Similar policies have been implemented by a wave of progressive prosecutors like Krasner who have won office across the country in recent years, from Chicago’s own Kim Foxx to D.A.s in California, Orlando, St. Louis, Boston, and other cities. They “share a platform of reducing the societal harms of criminal justice” and support “measures that are more rehabilitative than punitive,” wrote The New Yorker’s Jeannie Suk Gersen, who also called Krasner’s election “the pivotal moment” for the movement.

“The movement of progressive D.A.s does have a big history of Black women leading at the front: people like Kim Foxx, Aramis Ayala, Marilyn Mosby, Kim Gardner,” Passon notes. “I think one of the reasons that Larry became such a big deal nationally was that he had never worked a day in his life as a prosecutor, which is extremely rare. And then beyond that, his reputation of being so oppositional for so many years with law enforcement, having sued the police 75 times. The idea of who could become a district attorney got wider.”
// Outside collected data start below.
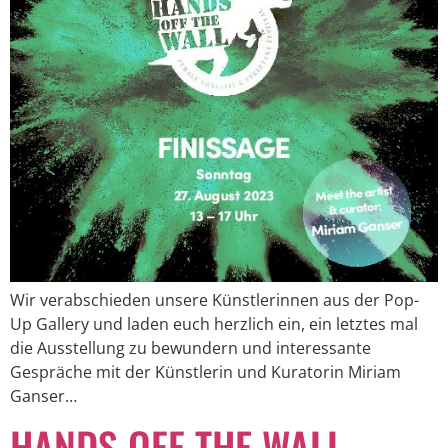
Wir verabschieden unsere Künstlerinnen aus der Pop-
Up Gallery und laden euch herzlich ein, ein letztes mal
die Ausstellung zu bewundern und interessante
Gespräche mit der Künstlerin und Kuratorin Miriam
Ganser…
HANDS OFF THE WALL –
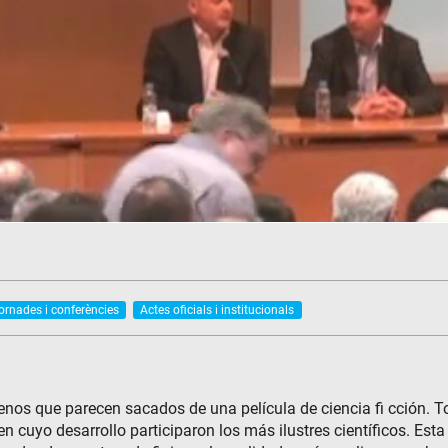
jornades i conferències
Actes oficials i institucionals
s que parecen sacados de una película de ciencia fi cción. Tod
en cuyo desarrollo participaron los más ilustres científicos. Esta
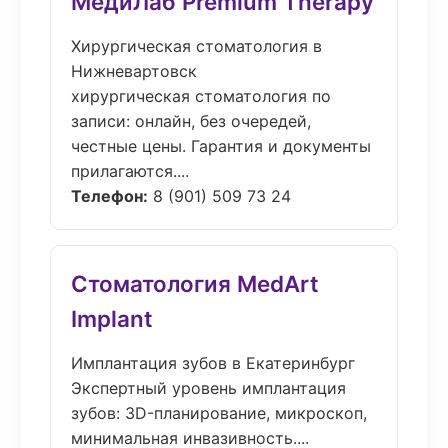
МедиЛаб Premium Therapy
Хирургическая стоматология в
Нижневартовск
хирургическая стоматология по
записи: онлайн, без очередей,
честные цены. Гарантия и документы
прилагаются....
Телефон:
8 (901) 509 73 24
Стоматология MedArt
Implant
Имплантация зубов в Екатеринбург
Экспертный уровень имплантация
зубов: 3D-планирование, микроскоп,
минимальная инвазивность....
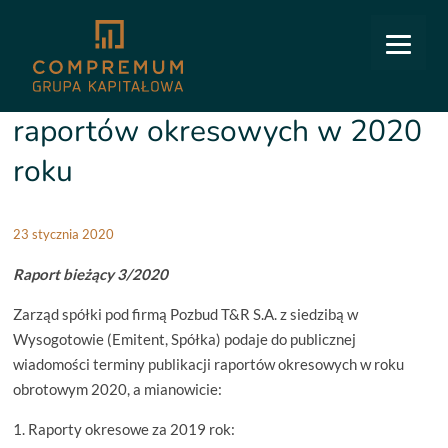
COMPREMUM
/
Relacje inwestorskie
/
Raporty bieżące
/
3/2020 Terminy publikacji raportów
okresowych w 2020 roku
3/2020 Terminy publikacji
raportów okresowych w 2020
roku
23 stycznia 2020
Raport bieżący 3/2020
Zarząd spółki pod firmą Pozbud T&R S.A. z siedzibą w
Wysogotowie (Emitent, Spółka) podaje do publicznej
wiadomości terminy publikacji raportów okresowych w roku
obrotowym 2020, a mianowicie:
1. Raporty okresowe za 2019 rok:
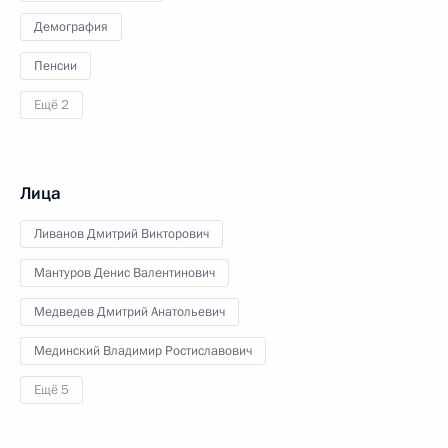
Демография
Пенсии
Ещё 2
Лица
Ливанов Дмитрий Викторович
Мантуров Денис Валентинович
Медведев Дмитрий Анатольевич
Мединский Владимир Ростиславович
Ещё 5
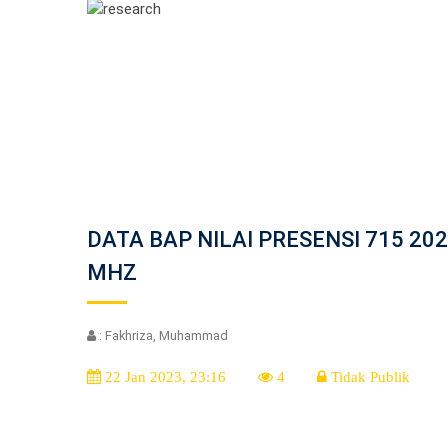
DATA BAP NILAI PRESENSI 715 202
MHZ
: Fakhriza, Muhammad
22 Jan 2023, 23:16
4
Tidak Publik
Krasner’s unusual background put him in opposition to many of the prosecutors he had been elected to lead. He made waves by firing 31 prosecutors during a snowstorm in his first week in office, in an attempt to begin changing a notoriously tough-on-crime, high-sentencing district attorney’s office. Disagreements over his reforms continued as he upended the basis of many remaining prosecutors’ entire careers. Some of the debates were filmed by Passon, who received a remarkable amount of access.

“If you can imagine, it’s a really difficult thing to say to somebody, ‘Hey, I’d like to see you disagreeing with your boss on camera,’” Passon says, laughing. “But thankfully we found some people. Both sides felt like people knowing the conflicts that were happening within the walls was important. We’re really grateful that people trusted us.”

He continued, “From Larry’s standpoint, he thought having a record of him either succeeding or failing or both would be a blueprint that other people could watch and learn from.”

It’s a blueprint that might be increasingly observed, as more progressive prosecutors are elected. It will also be put to the test this year, as Krasner runs for reelection at a time when violent crime has surged across the country, in part due to the effects of the pandemic. “Krasner’s opponents are basically talking about the rise in crime as if it is directly related to his policies, despite the fact that there’s a rise in violent crime all around the country,” Passon says. “Despite the fact that under our most regressive and punitive D.A. in recent history, Lynne Abraham, homicide rates were as high in certain years as they were during the pandemic.

“In some ways, what’s happening now actually supports the progressive prosecutor argument that when you take away funding for things that prevent crime, which is what happened under the pandemic, then you’re causing crime. We talk about addressing crime after it’s happened, rather than talking about, ‘What are the things that would prevent crime from happening in the first place?’”

“The problem for changing the prosecutorial model is that the narrative around prosecution, crime, and safety also has to change,” says Passon. “That’s a really difficult thing to do when you have people who are living in very violent areas who are rightfully scared. That’s a big theme of the series: how you have that conversation when you also have crime and people looking for immediate answers.”